• [Dataset entries]
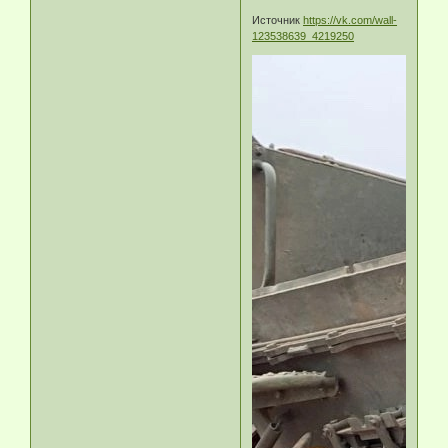
Источник
https://vk.com/wall-
123538639_4219250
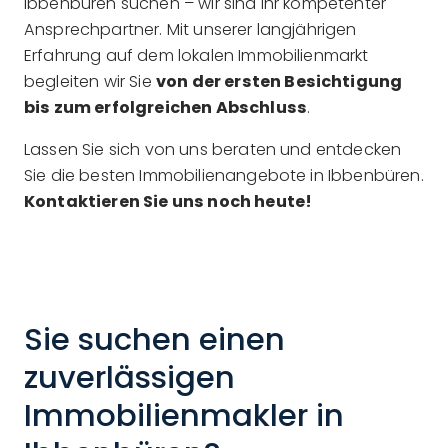
Ibbenbüren suchen – wir sind Ihr kompetenter
Ansprechpartner. Mit unserer langjährigen
Erfahrung auf dem lokalen Immobilienmarkt
begleiten wir Sie
von der ersten Besichtigung
bis zum erfolgreichen Abschluss
.
Lassen Sie sich von uns beraten und entdecken
Sie die besten Immobilienangebote in Ibbenbüren.
Kontaktieren Sie uns noch heute!
Sie suchen einen
zuverlässigen
Immobilienmakler in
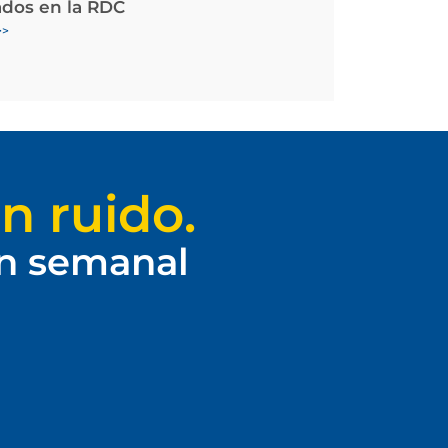
ados en la RDC
>>
n ruido.
ín semanal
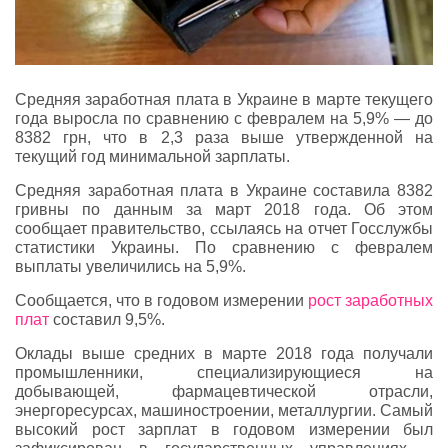
Средняя заработная плата в Украине в марте текущего
года выросла по сравнению с февралем на 5,9% — до
8382 грн, что в 2,3 раза выше утвержденной на
текущий год минимальной зарплаты.
Средняя заработная плата в Украине составила 8382
гривны по данным за март 2018 года. Об этом
сообщает правительство, ссылаясь на отчет Госслужбы
статистики Украины. По сравнению с февралем
выплаты увеличились на 5,9%.
Сообщается, что в годовом измерении
рост заработных
плат
составил 9,5%.
Оклады выше средних в марте 2018 года получали
промышленники, специализирующиеся на
добывающей, фармацевтической отрасли,
энергоресурсах, машиностроении, металлургии. Самый
высокий рост зарплат в годовом измерении был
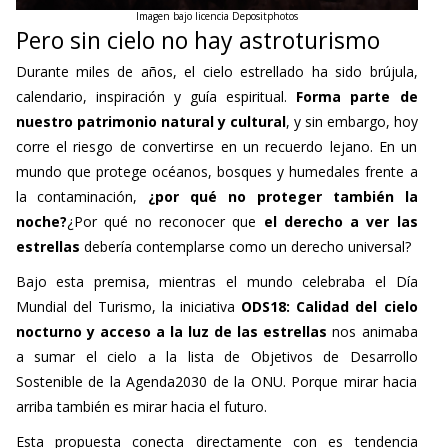
Imagen bajo licencia Depositphotos
Pero sin cielo no hay astroturismo
Durante miles de años, el cielo estrellado ha sido brújula,
calendario, inspiración y guía espiritual.
Forma parte de
nuestro patrimonio natural y cultural
, y sin embargo, hoy
corre el riesgo de convertirse en un recuerdo lejano. En un
mundo que protege océanos, bosques y humedales frente a
la contaminación,
¿por qué no proteger también la
noche?
¿Por qué no reconocer que
el derecho a ver las
estrellas
debería contemplarse como un derecho universal?
Bajo esta premisa, mientras el mundo celebraba el Día
Mundial del Turismo, la iniciativa
ODS18: Calidad del cielo
nocturno y acceso a la luz de las estrellas
nos animaba
a sumar el cielo a la lista de Objetivos de Desarrollo
Sostenible de la Agenda2030 de la ONU. Porque mirar hacia
arriba también es mirar hacia el futuro.
Esta propuesta conecta directamente con es tendencia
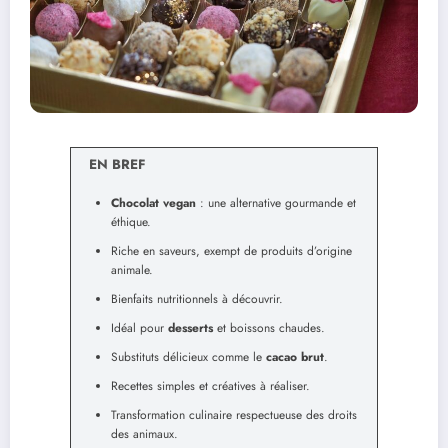
EN BREF
Chocolat vegan
: une alternative gourmande et
éthique.
Riche en saveurs, exempt de produits d’origine
animale.
Bienfaits nutritionnels à découvrir.
Idéal pour
desserts
et boissons chaudes.
Substituts délicieux comme le
cacao brut
.
Recettes simples et créatives à réaliser.
Transformation culinaire respectueuse des droits
des animaux.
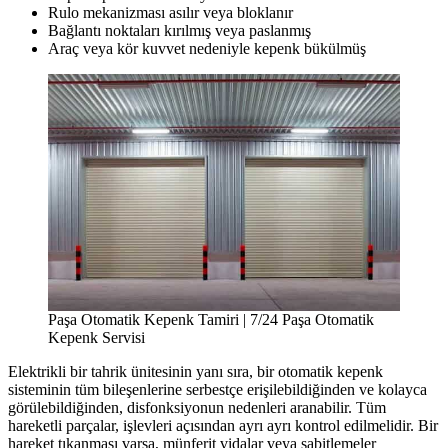
Rulo mekanizması asılır veya bloklanır
Bağlantı noktaları kırılmış veya paslanmış
Araç veya kör kuvvet nedeniyle kepenk bükülmüş
Paşa Otomatik Kepenk Tamiri | 7/24 Paşa Otomatik
Kepenk Servisi
Elektrikli bir tahrik ünitesinin yanı sıra, bir otomatik kepenk
sisteminin tüm bileşenlerine serbestçe erişilebildiğinden ve kolayca
görülebildiğinden, disfonksiyonun nedenleri aranabilir. Tüm
hareketli parçalar, işlevleri açısından ayrı ayrı kontrol edilmelidir. Bir
hareket tıkanması varsa, münferit vidalar veya sabitlemeler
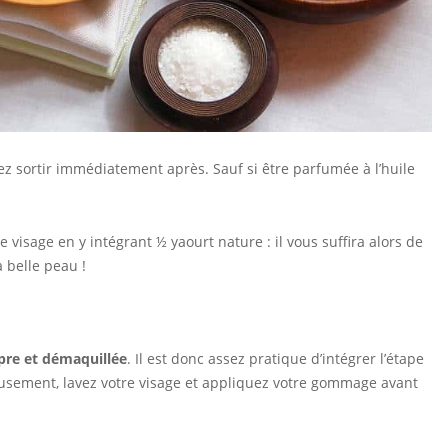
ez sortir immédiatement après. Sauf si être parfumée à l’huile
isage en y intégrant ½ yaourt nature : il vous suffira alors de
 belle peau !
pre et démaquillée
. Il est donc assez pratique d’intégrer l’étape
usement, lavez votre visage et appliquez votre gommage avant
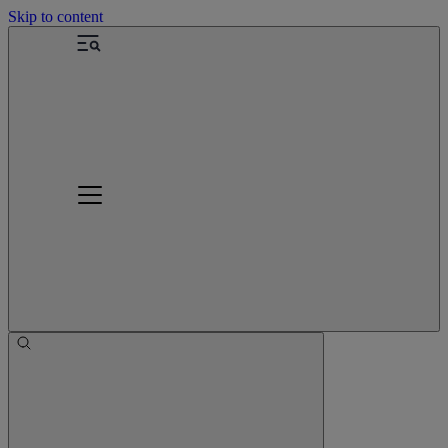
Skip to content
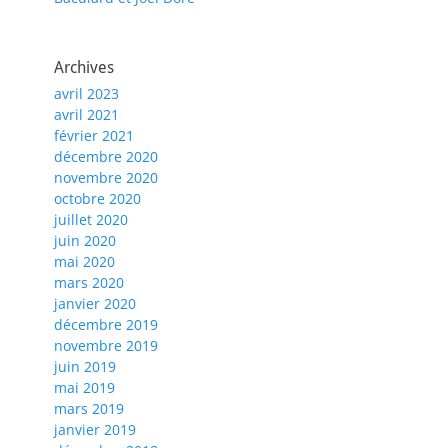
Archives
avril 2023
avril 2021
février 2021
décembre 2020
novembre 2020
octobre 2020
juillet 2020
juin 2020
mai 2020
mars 2020
janvier 2020
décembre 2019
novembre 2019
juin 2019
mai 2019
mars 2019
janvier 2019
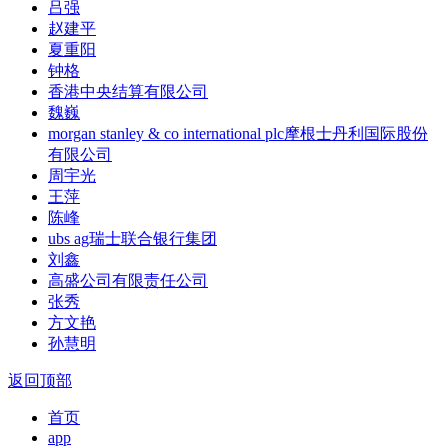
吕强
赵建平
夏重阳
钟格
香港中央结算有限公司
魏巍
morgan stanley & co international plc摩根士丹利国际股份
有限公司
周宇光
王萍
陈峰
ubs ag瑞士联合银行集团
刘鑫
高盛公司有限责任公司
张秀
方文艳
孙慧明
返回顶部
首页
app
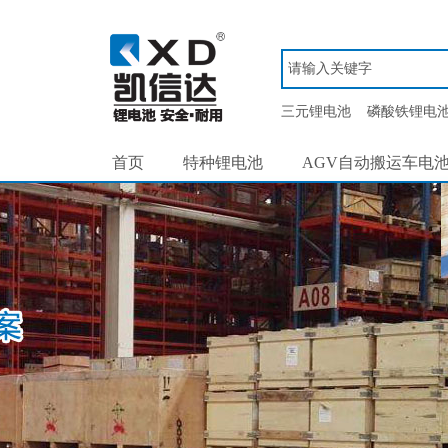
三元锂电池
磷酸铁锂电
首页
特种锂电池
AGV自动搬运车电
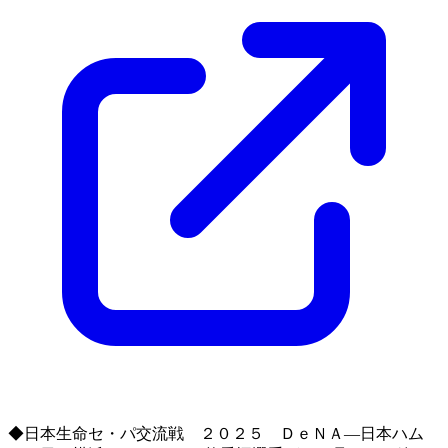
◆日本生命セ・パ交流戦 ２０２５ ＤｅＮＡ―日本ハム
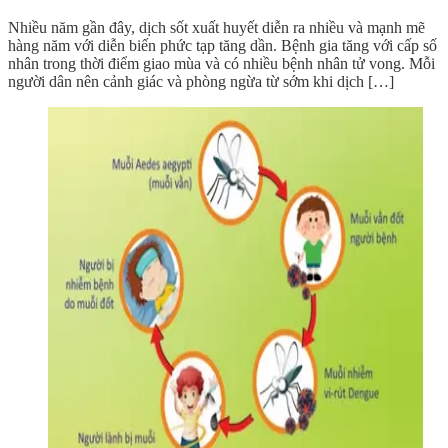
Nhiều năm gần đây, dịch sốt xuất huyết diễn ra nhiều và mạnh mẽ
hàng năm với diễn biến phức tạp tăng dần. Bệnh gia tăng với cấp số
nhân trong thời điểm giao mùa và có nhiều bệnh nhân tử vong. Mỗi
người dân nên cảnh giác và phòng ngừa từ sớm khi dịch […]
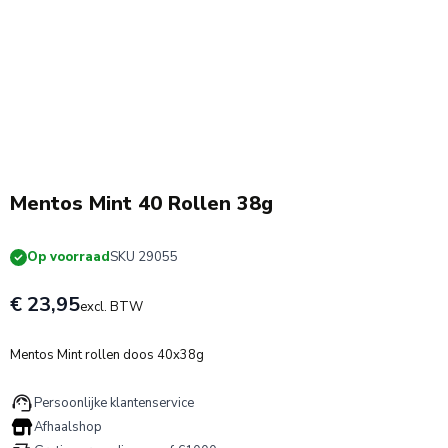
Mentos Mint 40 Rollen 38g
Op voorraad
SKU 29055
€ 23,95
excl. BTW
Mentos Mint rollen doos 40x38g
Persoonlijke klantenservice
Afhaalshop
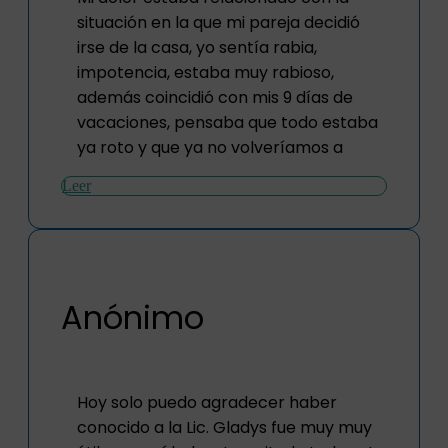
situación en la que mi pareja decidió
irse de la casa, yo sentía rabia,
impotencia, estaba muy rabioso,
además coincidió con mis 9 días de
vacaciones, pensaba que todo estaba
ya roto y que ya no volveríamos a
Leer
Anónimo
Hoy solo puedo agradecer haber
conocido a la Lic. Gladys fue muy muy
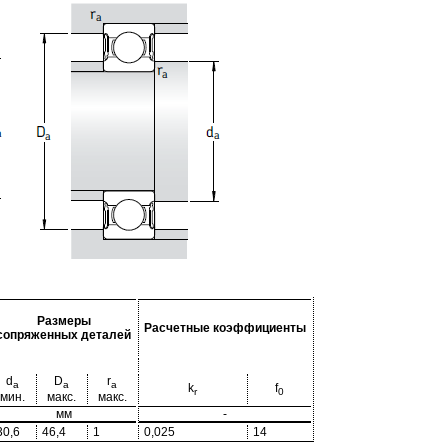
Размеры
Расчетные коэффициенты
сопряженных деталей
d
D
r
a
a
a
k
f
r
0
мин.
макс.
макс.
мм
-
30,6
46,4
1
0,025
14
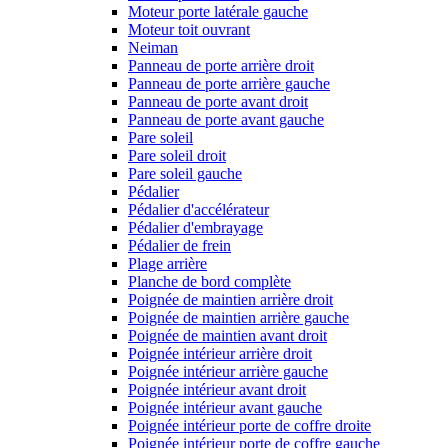
Moteur porte latérale gauche
Moteur toit ouvrant
Neiman
Panneau de porte arrière droit
Panneau de porte arrière gauche
Panneau de porte avant droit
Panneau de porte avant gauche
Pare soleil
Pare soleil droit
Pare soleil gauche
Pédalier
Pédalier d'accélérateur
Pédalier d'embrayage
Pédalier de frein
Plage arrière
Planche de bord complète
Poignée de maintien arrière droit
Poignée de maintien arrière gauche
Poignée de maintien avant droit
Poignée intérieur arrière droit
Poignée intérieur arrière gauche
Poignée intérieur avant droit
Poignée intérieur avant gauche
Poignée intérieur porte de coffre droite
Poignée intérieur porte de coffre gauche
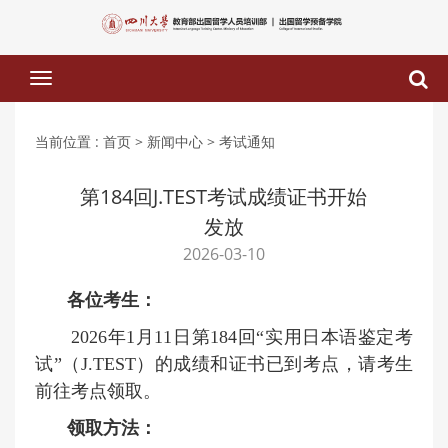
下
拉
菜
单
当前位置 :
首页
> 新闻中心
> 考试通知
第184回J.TEST考试成绩证书开始
发放
2026-03-10
各位考生：
202
6
年
1
月
11
日第
1
84
回
“实用日本语鉴定考
试”（J.TEST）的成绩和证书已到考点，请考生
前往考点领取。
领取方法：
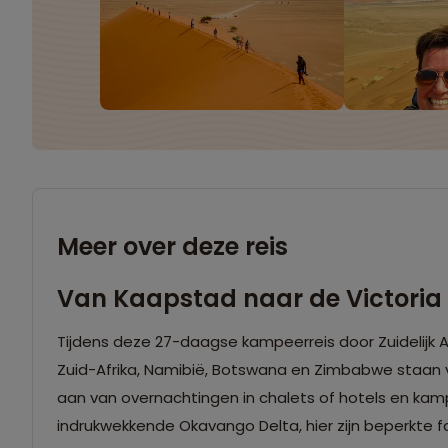
Meer over deze reis
Van Kaapstad naar de Victoria
Tijdens deze 27-daagse kampeerreis door Zuidelijk A
Zuid-Afrika, Namibië, Botswana en Zimbabwe staan vo
aan van overnachtingen in chalets of hotels en kam
indrukwekkende Okavango Delta, hier zijn beperkte fac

• [To do]
From the records above, pull out each line that has "заработная".

• [Exercise output]
Средняя заработная плата в Украине в марте текущего
Средняя заработная плата в Украине составила 8382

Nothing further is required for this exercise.